A whole-genome annotation and a detailed analysis of lncRNAs expression patterns have been performed for the first time in Brachypodium. Moreover the potential lncRNA targets were investigated to highlight new regulatory networks and cross-talk between different RNA molecules.
Public and proprietary RNA-Seq data sets from 15 different experiments conducted in the reference inbred line Bd21 were analysed in this study. Public RNA-Seq data from different experiments, including several plant organs, were downloaded from the Sequence Read Archive ( Proprietary RNA-Seq libraries were previously produced by the lab from three leaf developmental leaf areas: proliferation, expansion and mature, grown in control and drought stress conditions. For each proprietary RNA-Seq sample, three biological replicates were produced.

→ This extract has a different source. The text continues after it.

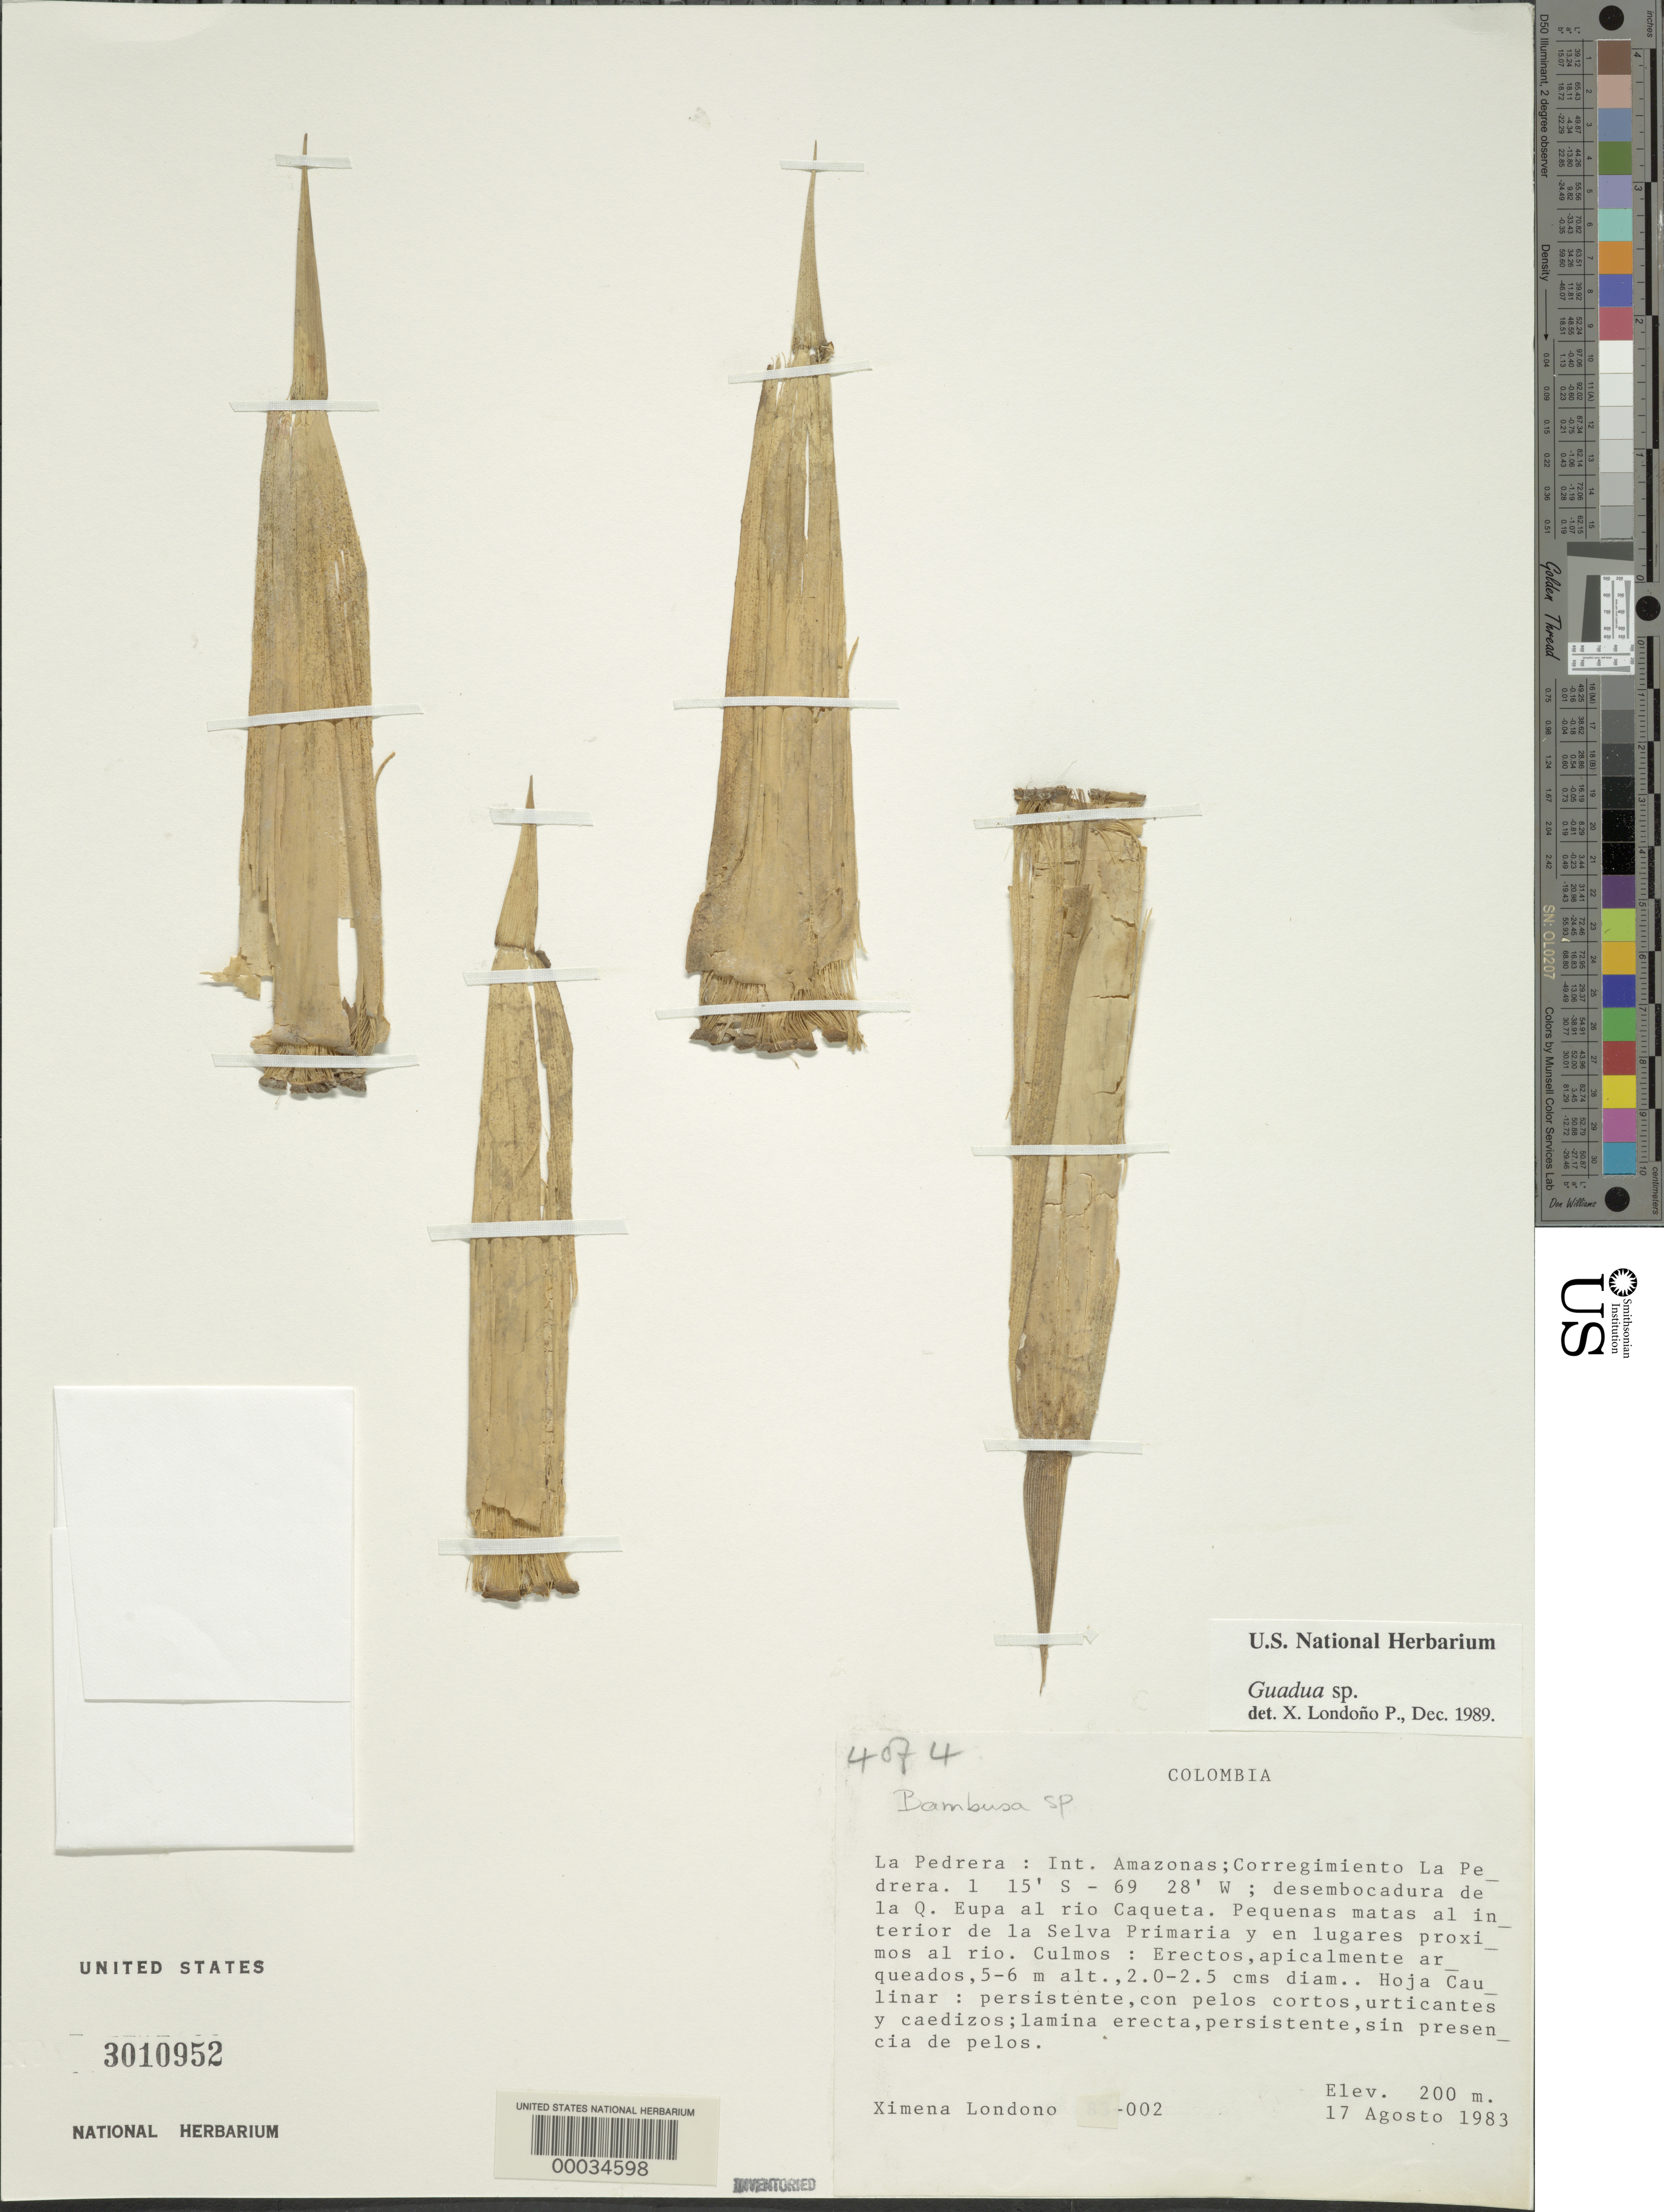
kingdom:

This dataset is characterized by a total of 705 millions reads, which were subjected to a quality analysis. Each experiment was aligned independently to the Bd21 reference genome (v.2.1) using the spliced read aligner TopHat2 and, successively, for each experiment the transcriptome was de novo assembled using Cufflinks.
In order to identify Bd lncRNAs an in house bioinformatic pipeline was used. Briefly, this pipeline applies five filters based on the main lncRNA features: size selection, Open Reading Frame filter, known protein domain filter, Coding Potential Calculator, filter of housekeeping lncRNAs and precursors of small RNAs. Starting from the whole set of loci/isoforms (99141) de novo reconstructed, 2507 bona fide lncRNAs were identified.
Bona fide lncRNAs differential expression analysis was taken into account for datasets with replicates, i.e. proprietary libraries from different developing areas of the third leaf. This analysis revealed that several lncRNAs are differentially expressed during leaf cell differentiation and during drought treatment. Some lncRNAs resulted more abundant in specific plant stages, tissues or organs.
Moreover, a computational method developed to identify endogenous microRNA target mimic (eTM) allowed to investigate the link between lncRNAs and microRNAs through target mimicry, a regulatory mechanism for miRNA functions in plants in which the decoy RNAs bind to miRNAs via complementary sequences and therefore could interfere with the interaction between miRNAs and their authentic targets.